Constant wasn't really speaking to his family anyway. He was speaking loudly, so his voice would carry some distance into the forest of statuary and over the Winston Sea. He was making a policy statement for the benefit of Rumfoord or anybody else who might be lurking near by.

"We have taken part for the last time," said Constant loudly, "in experiments and fights and festivals we don't like or understand!"

"'Understand — '" came an echo from the wall of a palace on an island two-hundred yards offshore. The palace was, of course, Dun Roamin, Rumfoord's Taj Mahal. Constant wasn't surprised to see the palace out there. He had seen it when he disembarked from his space ship, had seen it shining out there like St. Augustine's City of God.

"What happens next?" Constant asked the echo. "All the statues come to life?"

"'Life!" said the echo.

"It's an echo," said Beatrice.

"I know it's an echo," said Constant.

"I didn't know if you knew it was an echo or not," said Beatrice She was distant and polite. She had been extremely decent to Constant, blaming him for nothing, expecting nothing from him. A less aristocratic woman might have put him through hell, blam. ing him for everything and demanding miracles.

There had been no love-making during the voyage. Neither Constant nor Beatrice had been interested. Martian veterans never were.

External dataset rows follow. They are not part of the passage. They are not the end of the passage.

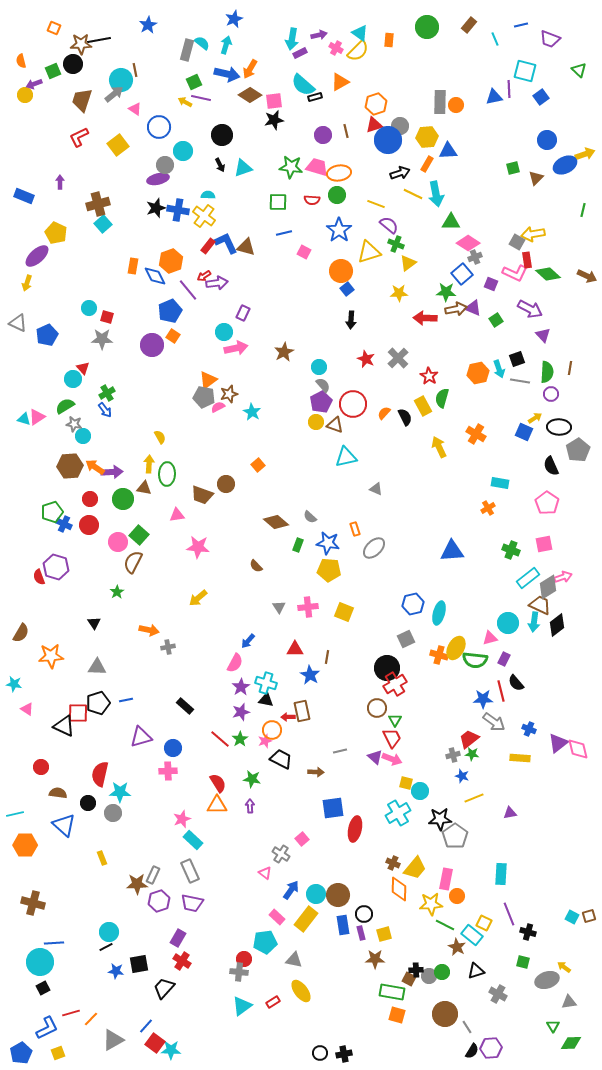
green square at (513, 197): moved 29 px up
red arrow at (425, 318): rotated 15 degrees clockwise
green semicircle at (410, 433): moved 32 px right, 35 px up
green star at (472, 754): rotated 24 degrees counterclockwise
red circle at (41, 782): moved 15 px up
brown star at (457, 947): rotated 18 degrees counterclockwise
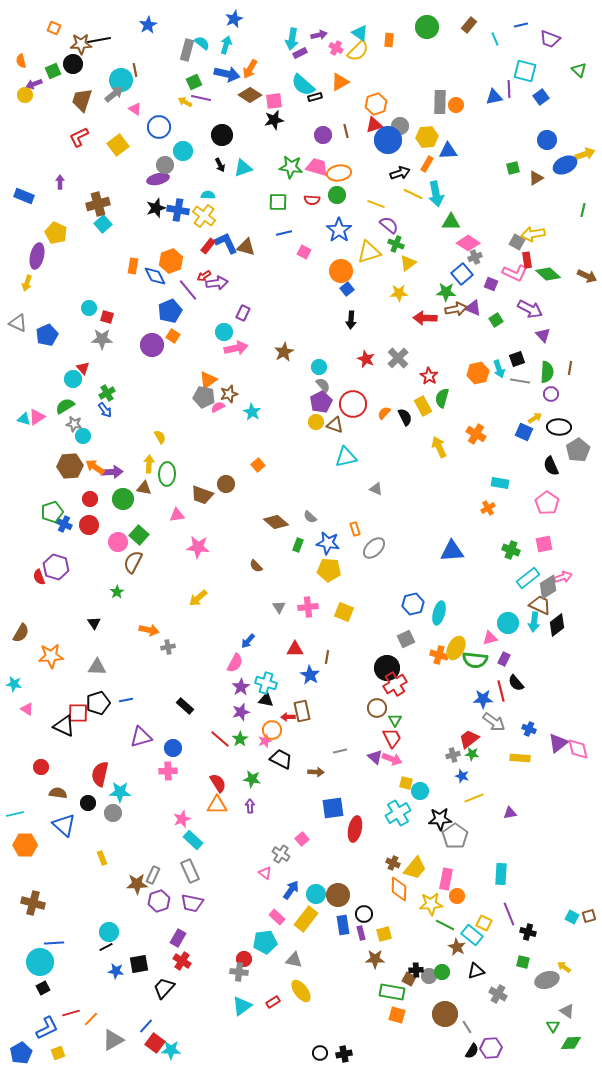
brown triangle at (536, 178): rotated 14 degrees clockwise
purple ellipse at (37, 256): rotated 35 degrees counterclockwise
gray triangle at (569, 1002): moved 2 px left, 9 px down; rotated 42 degrees clockwise
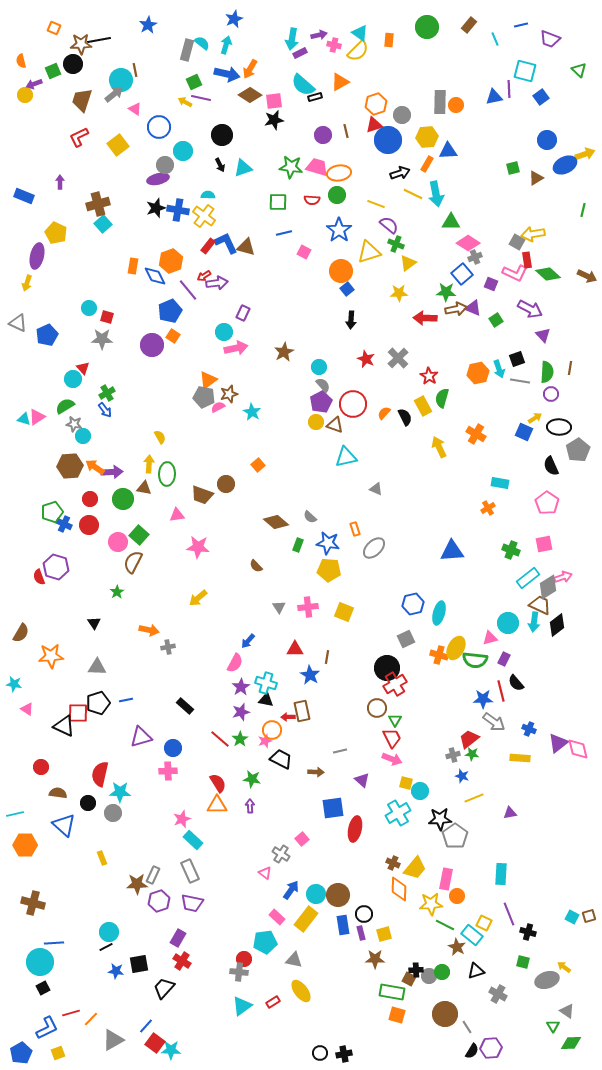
pink cross at (336, 48): moved 2 px left, 3 px up; rotated 16 degrees counterclockwise
gray circle at (400, 126): moved 2 px right, 11 px up
purple triangle at (375, 757): moved 13 px left, 23 px down
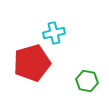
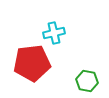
red pentagon: rotated 9 degrees clockwise
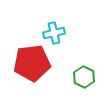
green hexagon: moved 3 px left, 4 px up; rotated 15 degrees clockwise
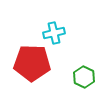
red pentagon: rotated 9 degrees clockwise
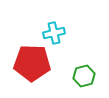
green hexagon: moved 1 px up; rotated 20 degrees clockwise
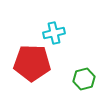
green hexagon: moved 3 px down
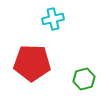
cyan cross: moved 1 px left, 14 px up
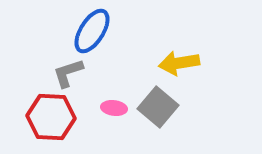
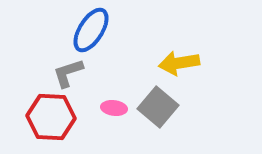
blue ellipse: moved 1 px left, 1 px up
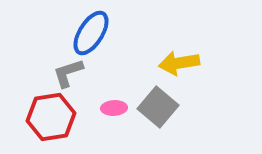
blue ellipse: moved 3 px down
pink ellipse: rotated 10 degrees counterclockwise
red hexagon: rotated 12 degrees counterclockwise
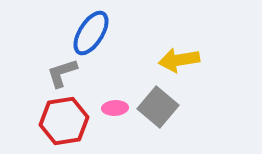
yellow arrow: moved 3 px up
gray L-shape: moved 6 px left
pink ellipse: moved 1 px right
red hexagon: moved 13 px right, 4 px down
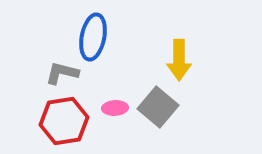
blue ellipse: moved 2 px right, 4 px down; rotated 21 degrees counterclockwise
yellow arrow: rotated 81 degrees counterclockwise
gray L-shape: rotated 32 degrees clockwise
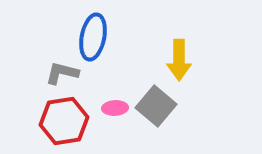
gray square: moved 2 px left, 1 px up
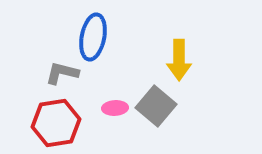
red hexagon: moved 8 px left, 2 px down
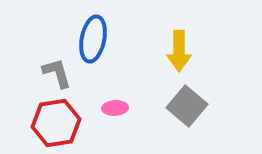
blue ellipse: moved 2 px down
yellow arrow: moved 9 px up
gray L-shape: moved 5 px left; rotated 60 degrees clockwise
gray square: moved 31 px right
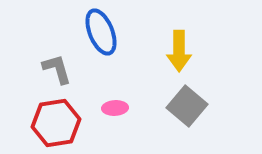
blue ellipse: moved 8 px right, 7 px up; rotated 33 degrees counterclockwise
gray L-shape: moved 4 px up
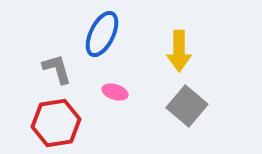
blue ellipse: moved 1 px right, 2 px down; rotated 48 degrees clockwise
pink ellipse: moved 16 px up; rotated 20 degrees clockwise
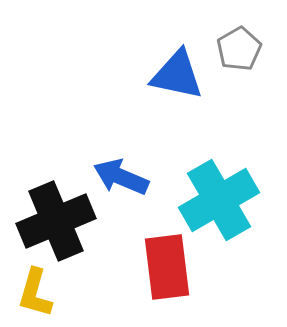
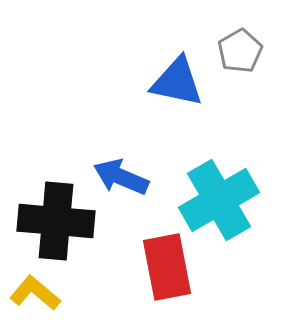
gray pentagon: moved 1 px right, 2 px down
blue triangle: moved 7 px down
black cross: rotated 28 degrees clockwise
red rectangle: rotated 4 degrees counterclockwise
yellow L-shape: rotated 114 degrees clockwise
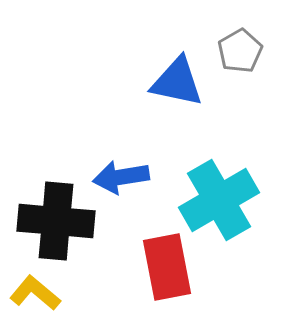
blue arrow: rotated 32 degrees counterclockwise
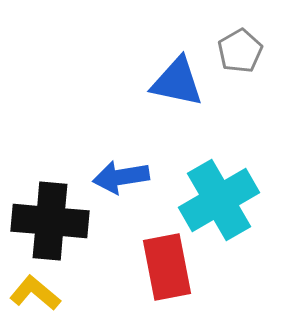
black cross: moved 6 px left
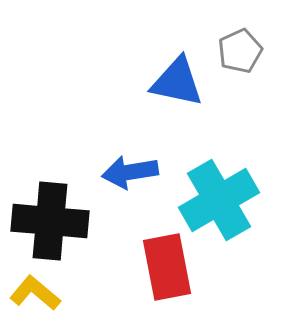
gray pentagon: rotated 6 degrees clockwise
blue arrow: moved 9 px right, 5 px up
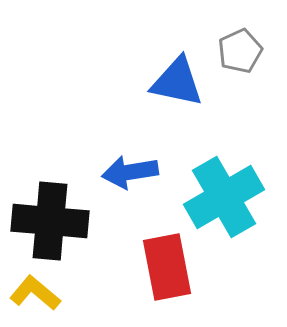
cyan cross: moved 5 px right, 3 px up
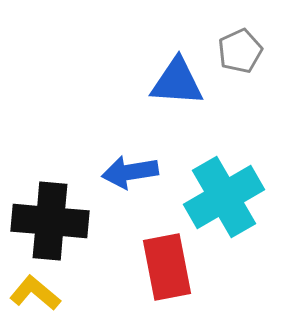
blue triangle: rotated 8 degrees counterclockwise
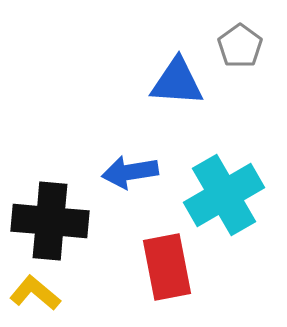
gray pentagon: moved 5 px up; rotated 12 degrees counterclockwise
cyan cross: moved 2 px up
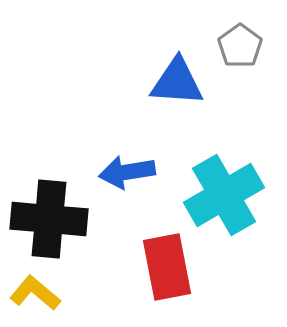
blue arrow: moved 3 px left
black cross: moved 1 px left, 2 px up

Inevitably, the long voyage had drawn Constant closer to his mate and child — closer than they had been on the gilded system of catwalks, ramps, ladders, pulpits, steps and stages in Newport. But the only love in the family unit was still the love between young Chrono and Beatrice. Other than the love between mother and son there was only politeness, glum compassion, and suppressed indignation at having been forced to be a family at all.

"Oh, my — " said Constant, "life is funny when you stop to think of it."

Young Chrono did not smile when his father said life was funny.

Young Chrono was the member of the family least in a position to think life was funny. Beatrice and Constant, after all, could laugh bitterly at the wild incidents they had survived. But young Chrono couldn't laugh with them, because he himself was a wild incident.

Small wonder that young Chrono's chief treasures were a good-luck piece and a switchblade knife.

Young Chrono now drew his switchblade knife, flicked open the blade nonchalantly. His eyes narrowed. He was preparing to kill, if killing should become necessary. He was looking in the direction of a gilded rowboat that had put out from the palace on the island.

It was being rowed by a tangerine-colored creature. The oarsman was, of course, Salo. He was bringing the boat in order to transport the family back to the palace. Salo was a bad oarsman, never having rowed before. He grasped the oars with his suction-cup feet.